[Records from a data source]

****

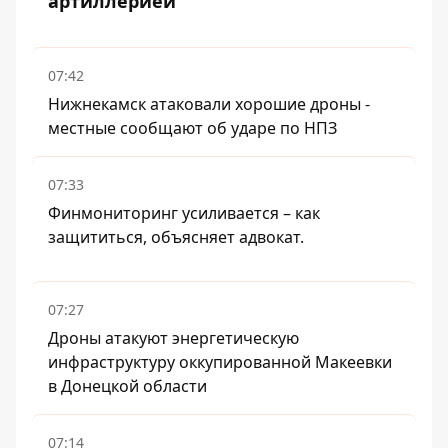
артиллерией
07:42
Нижнекамск атаковали хорошие дроны -
местные сообщают об ударе по НПЗ
07:33
Финмониторинг усиливается – как
защититься, объясняет адвокат.
07:27
Дроны атакуют энергетическую
инфраструктуру оккупированной Макеевки
в Донецкой области
07:14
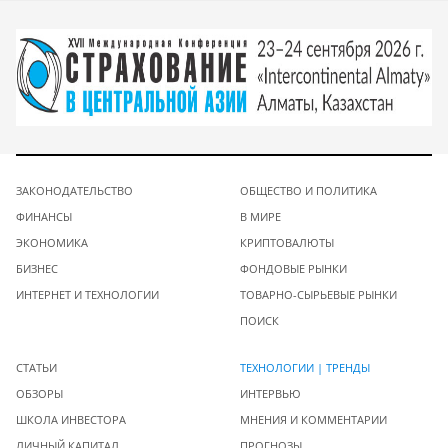
ЗАКОНОДАТЕЛЬСТВО
ОБЩЕСТВО И ПОЛИТИКА
ФИНАНСЫ
В МИРЕ
ЭКОНОМИКА
КРИПТОВАЛЮТЫ
БИЗНЕС
ФОНДОВЫЕ РЫНКИ
ИНТЕРНЕТ И ТЕХНОЛОГИИ
ТОВАРНО-СЫРЬЕВЫЕ РЫНКИ
ПОИСК
СТАТЬИ
ТЕХНОЛОГИИ | ТРЕНДЫ
ОБЗОРЫ
ИНТЕРВЬЮ
ШКОЛА ИНВЕСТОРА
МНЕНИЯ И КОММЕНТАРИИ
ЛИЧНЫЙ КАПИТАЛ
ПРОГНОЗЫ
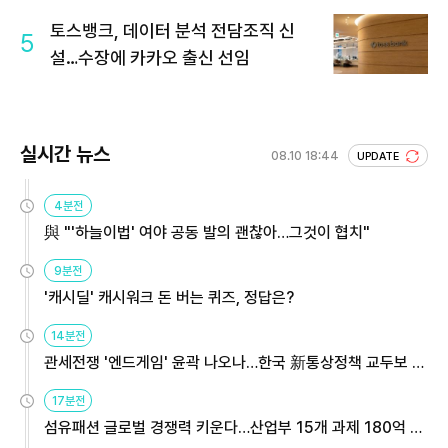
토스뱅크, 데이터 분석 전담조직 신
5
설…수장에 카카오 출신 선임
실시간 뉴스
08.10 18:44
UPDATE
4분전
與 "'하늘이법' 여야 공동 발의 괜찮아…그것이 협치"
9분전
'캐시딜' 캐시워크 돈 버는 퀴즈, 정답은?
14분전
관세전쟁 '엔드게임' 윤곽 나오나…한국 新통상정책 교두보 활
용해야
17분전
섬유패션 글로벌 경쟁력 키운다…산업부 15개 과제 180억 지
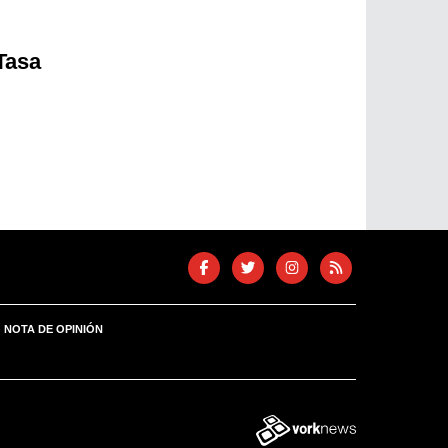
 Tasa
NOTA DE OPINIÓN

****

* EXERCISE DETAILS
Only the lines from the line with "설…수장에 카카오 출신 선임" to the end of the records should be repeated, exactly and without pictures.

* EXPECTED ANSWER
설…수장에 카카오 출신 선임
실시간 뉴스
08.10 18:44
UPDATE
4분전
與 "'하늘이법' 여야 공동 발의 괜찮아…그것이 협치"
9분전
'캐시딜' 캐시워크 돈 버는 퀴즈, 정답은?
14분전
관세전쟁 '엔드게임' 윤곽 나오나…한국 新통상정책 교두보 활
용해야
17분전
섬유패션 글로벌 경쟁력 키운다…산업부 15개 과제 180억 지
 Tasa
NOTA DE OPINIÓN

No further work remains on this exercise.